Aging brings with it a host of positive changes. We are wiser, more experienced, and generally more financially secure in our places in life. But there are some downsides of aging as well. Systems of the body may show a little wear and tear after many years of reliable service. We slowly notice an ache here, a pain there.
Perhaps we're not as limber or fast as we once were. Maybe things that worked well before aren't working just right anymore. Wouldn't it be nice to drive ourselves to the mechanic and get a "tune up"?
One area that individuals seldom consider as they age until something goes awry is bladder health. It can be one part of the body that shows some deterioration over time - although bladder conditions are not exclusive to seniors. Certain symptoms may be indicative of bladder dysfunctions, including increased urgency to use the bathroom, urine leakage, and multiple trips at night to the bathroom. Bladder problems can cause a person to feel older beyond his or her real years, partly because of the assumed lack of control a person has over the situation. But that doesn't have to be the case any longer. With bladder health, fast action can mean faster relief and cost savings.

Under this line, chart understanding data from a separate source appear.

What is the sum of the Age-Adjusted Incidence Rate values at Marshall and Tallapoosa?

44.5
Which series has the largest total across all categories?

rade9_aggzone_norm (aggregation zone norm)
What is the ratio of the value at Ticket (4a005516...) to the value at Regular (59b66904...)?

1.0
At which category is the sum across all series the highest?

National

It is estimated that billions of dollars are spent each year in the United States to diagnose, treat and rehabilitate patients with urinary incontinence (UI) and other effects of bladder conditions. Medicines are often a first line of defense, but many of the popular overactive bladder and UI drugs can cause side effects from constipation and dry mouth, to more troublesome ones like cognitive trouble and memory loss.

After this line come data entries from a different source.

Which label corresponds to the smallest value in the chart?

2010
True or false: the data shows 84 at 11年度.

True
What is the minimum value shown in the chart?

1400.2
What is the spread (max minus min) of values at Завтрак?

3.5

Frequent trips to the doctor or pharmacy and the purchase of hygiene pads can quickly add up to a lot of money, not to mention added stress. Bladder conditions that aren't remedied can lead to a loss of sleep from frequent trips to the bathroom, irritability, embarrassment, and a feeling of hopelessness.
While you're on the road to feeling better ... and younger, try these strategies for improved bladder health:
* Smoking has been linked to bladder cancer. If you're a smoker, one of the healthiest things you can do for yourself is begin a smoking cessation program today.
* Kegel exercises work the muscles of your bladder. When urinating, stop and start the flow of urine - those are the muscles you want to focus upon. During the day do several repetitions of Kegels to strengthen your pelvic floor.
* Use the bathroom regularly; do not hold in urine excessively. A full, distended bladder for long periods of time could cause a stretching of the bladder muscle, thus leading to a more floppy bladder, which cannot contract as well as before being stretched.
* Eat healthy foods and drink plenty of water. The best way to look and feel good is to nourish the body from the inside out.